Top of TEXT PASSAGE

In addition, Gupta earned his corporate media spurs with his "hit job" on Michael Moore's powerful and popular film, "Sicko" which showed the inadequacies of our health care delivery system.
Gupta tried to discredit Moore's favorable reports on national health programs in Canada, France, and Cuba by referencing a leading health industry figure who had ridiculed the programs. Moore responded that the expert was aligned with big pharma and health insurance companies, a point Gupta vigorously denied. Gupta was wrong. The expert was heavily affiliated with corporate health industry interests. Gupta either didn't know this or he deliberately lied.
Frank Rich described what we may see more of with Surgeon General Gupta, MD. The television doctor was an embedded medical reporter during the Iraq invasion. He operated on a two year old Iraqi boy with a serious head injury. CNN ran promotions of the surgery "all day long." In the 2003 column, Rich noted: "Lest anyone not grasp the most important moral of this incident, Dr. Gupta himself declared that 'it was a heroic attempt to try to save the child's life'' after the child had died.'"

Bottom of TEXT PASSAGE
Top of MATERIAL PROVIDED

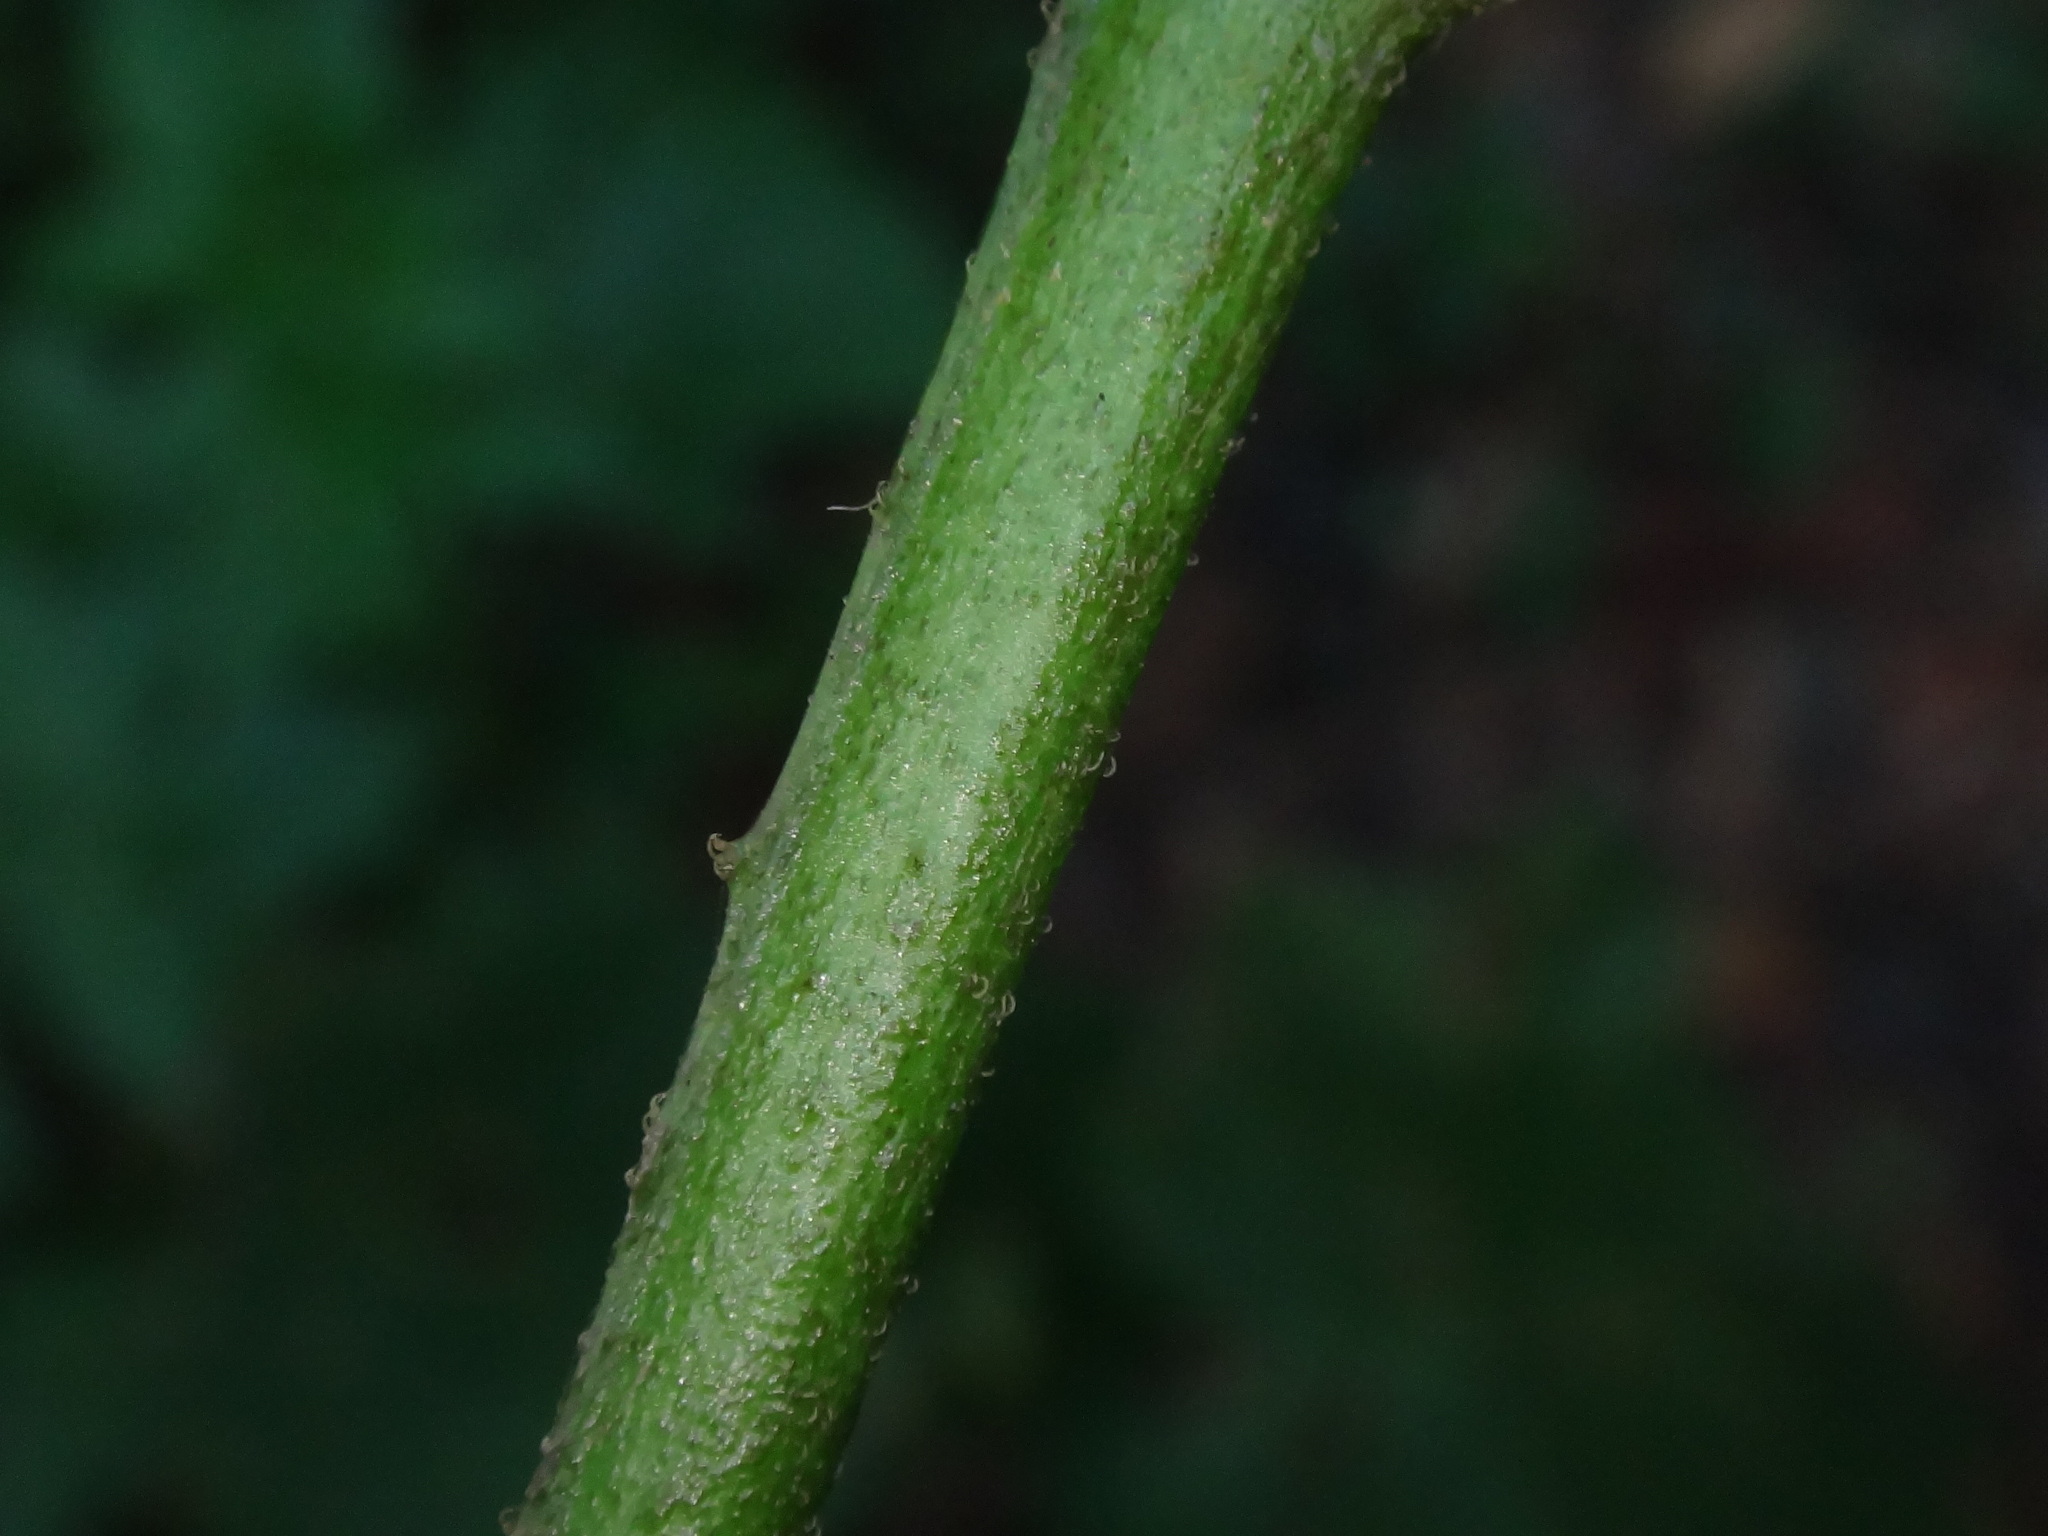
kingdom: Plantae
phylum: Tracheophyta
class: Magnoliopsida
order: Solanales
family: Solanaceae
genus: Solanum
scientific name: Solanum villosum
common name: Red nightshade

Bottom of MATERIAL PROVIDED
Top of MATERIAL PROVIDED

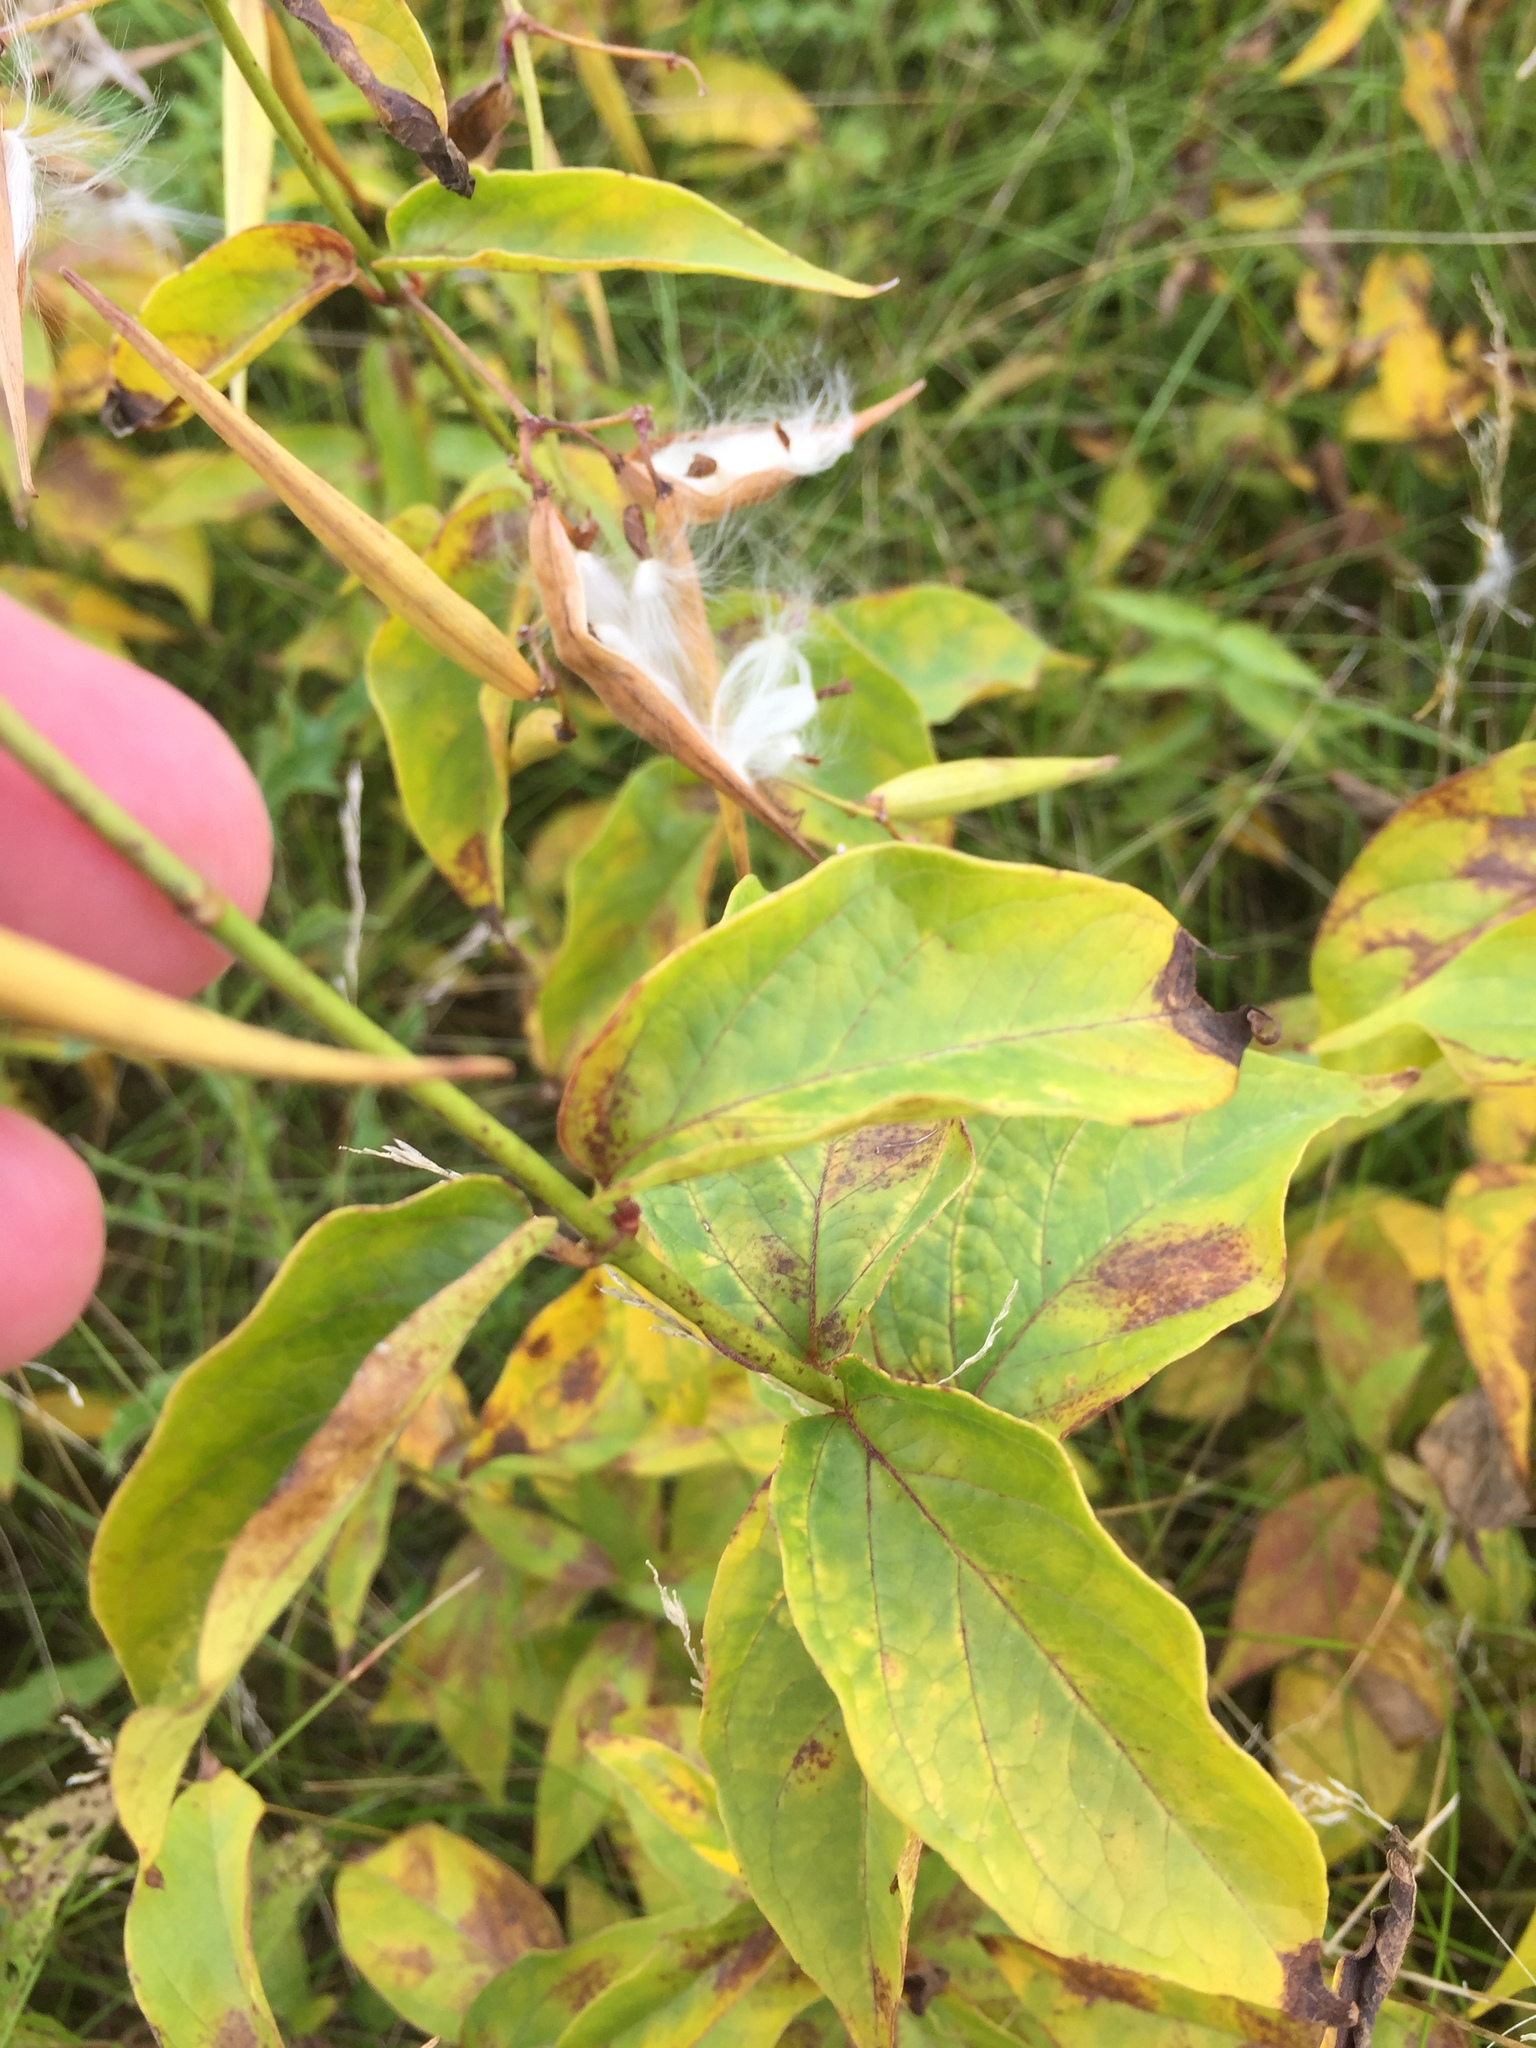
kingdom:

Bottom of MATERIAL PROVIDED

> **TASK**
Continue the commentary on Gupta that appears before the data, picking up right after its final sentence.

> **RESULT FOR THIS TASK**
Gupta pitched an updated version of MASH as a television series a year later based on his Iraq experience.
We've reached an important milestone in the Orwellian world of U.S. politics. The pretence of reality has been dropped. Rather than simply keeping the people from being upset, the new virtual cabinet approach will sooth us with virtual reality featuring familiar faces and a comforting storyline.
Hopefully, citizens will have better luck with public health than Dr. Gupta had with his Iraqi patient.